É preciso tempo para assimilar uma experiência tão brusca e inesperada, e consequentemente tão difícil de ser elaborada. A mulher necessita muito do apoio dos profissionais de saúde e de seus parentes e amigos próximos para superar essa vivência.

Porém, o entorno da mulher que perde um bebê costuma não reconhecer sua perda, ou então, tende a minimizá-la. Essa falta de eco aos seus sentimentos acaba prolongando seu luto e, por vezes, o tornando impossível de ser elaborado.

Por que não reconhecem sua dor?

Talvez, por dois motivos principais. Primeiro que em nossa cultura é muito comum associarem a intensidade do vínculo com o tempo de relacionamento. As mulheres que perdem seus bebês ainda nas primeiras semanas são as que acabam encontrando menos ressonância aos seus sentimentos. Segundo, porque ainda não reconhecem a gestante como “mãe”. Sendo assim, se não é mãe, então, não perdeu um filho.

No entanto, sabemos que com a gestação se iniciam transformações a passos largos na vida de uma mulher. As mudanças hormonais, psíquicas, em sua identidade e em seus relacionamentos, acontecem em uma velocidade tamanha, que nos mostram que a gravidez não é uma experiência PRÉVIA à maternidade, e sim, ela JÁ É o período onde acontecem suas primeiras vivências!

Portanto, essa falta de reconhecimento não corresponde à vivência de quem gestou.

Infelizmente o que acaba acontecendo é, por não encontrar ressonância aos seus sentimentos, a mulher passa a questionar sua experiência. Sua percepção da realidade fica fragilizada. A negação das pessoas na sua volta duplica o trauma, pois agride seu processo de simbolização, colocando em dúvida sua percepção da realidade.

Ela própria passa a não reconhecer essa experiência como um luto a ser vivido. Começa a acreditar que ela que é inadequada, sente-se então envergonhada e culpada por sentimentos tão fortes e, não raro, tem a sensação de estar enlouquecendo.

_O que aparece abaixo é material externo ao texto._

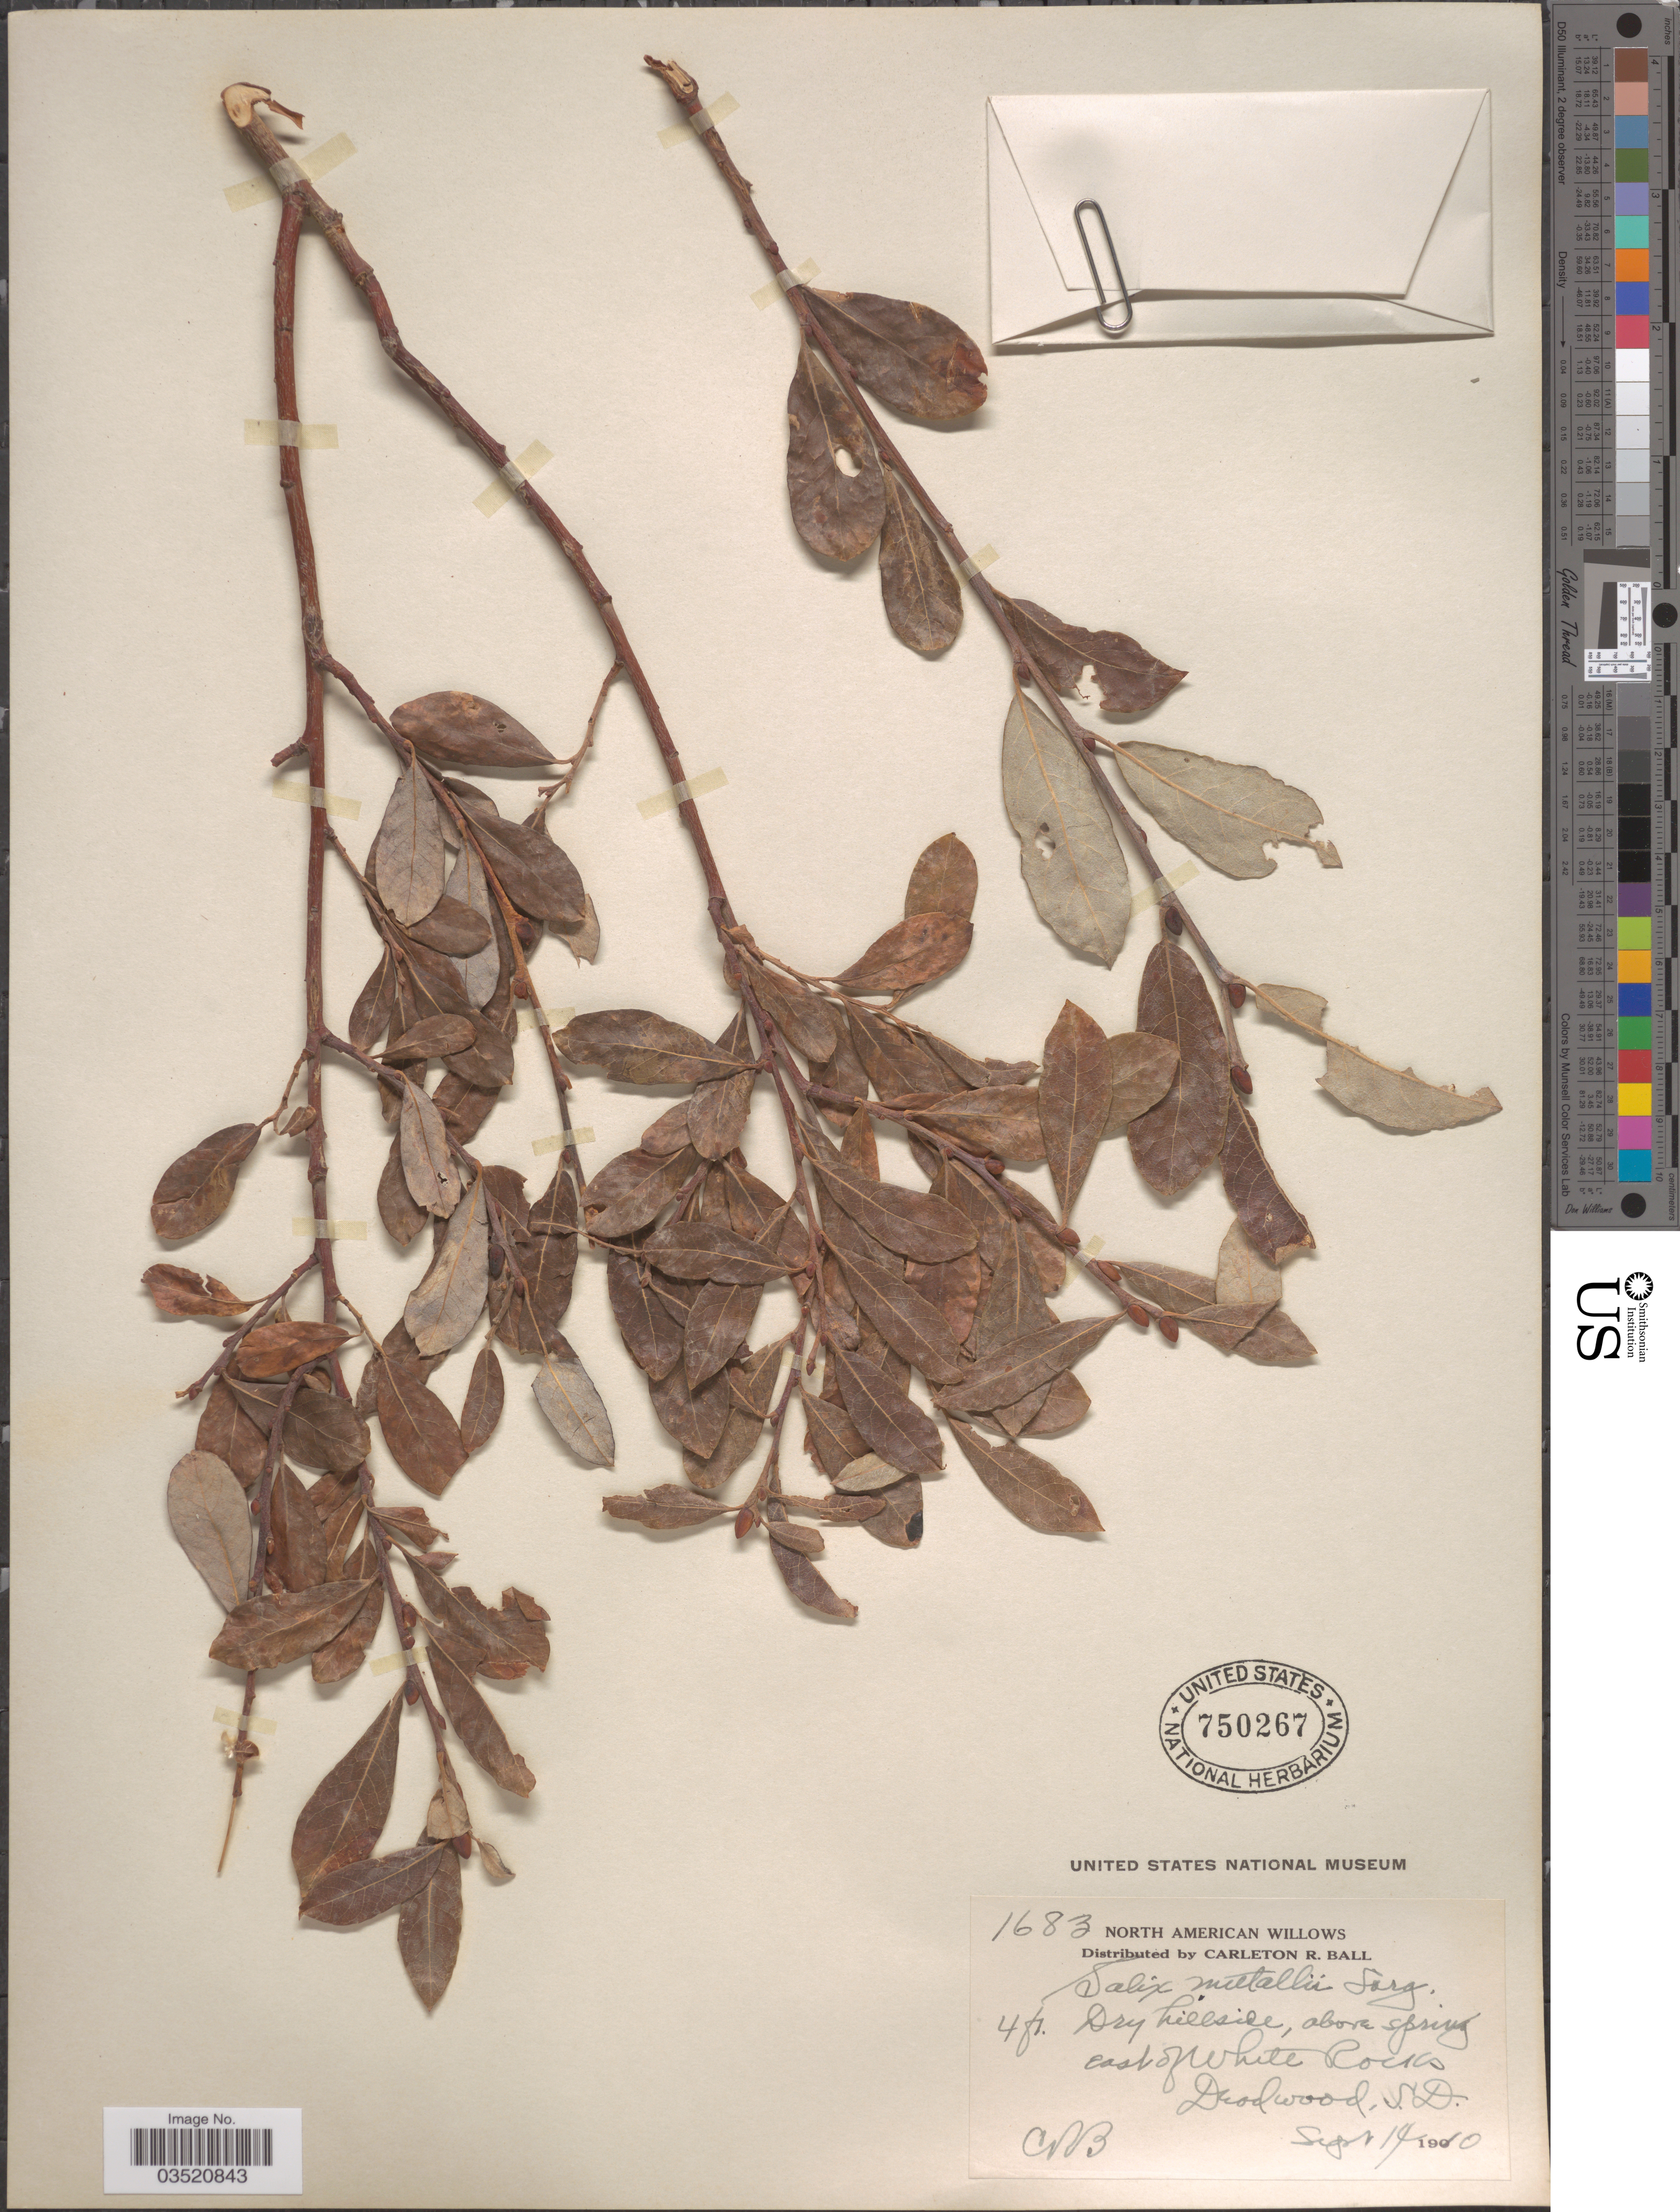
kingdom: Plantae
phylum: Tracheophyta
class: Magnoliopsida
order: Malpighiales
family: Salicaceae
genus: Salix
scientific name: Salix scouleriana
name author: Barratt ex Hook.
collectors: C. R. Ball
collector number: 1683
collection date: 1910-09-14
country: United States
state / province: South Dakota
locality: Above spring east of White Rocks, Deadwood.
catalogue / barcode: US 750267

É um desamparo muito grande.

E assim, o tempo vai passando, a experiência e os sentimentos vão sendo reprimidos, abafados, até que quem está pela volta já não se lembra mais. Passou? Possivelmente não. Se o luto não é vivido e significado, isto é, simbolizado e colocado em seu devido lugar dentro da sua história de vida, a ferida vira e mexe vai abrir, aparecendo em forma de lembrança e sensações quando menos se espera.

Uma mulher gestando gesta mais que um bebê, gesta um vínculo, um amor, gesta seu projeto de vida. Portanto, não podemos negá-las o direito de viver seu luto pelas suas dolorosas perdas.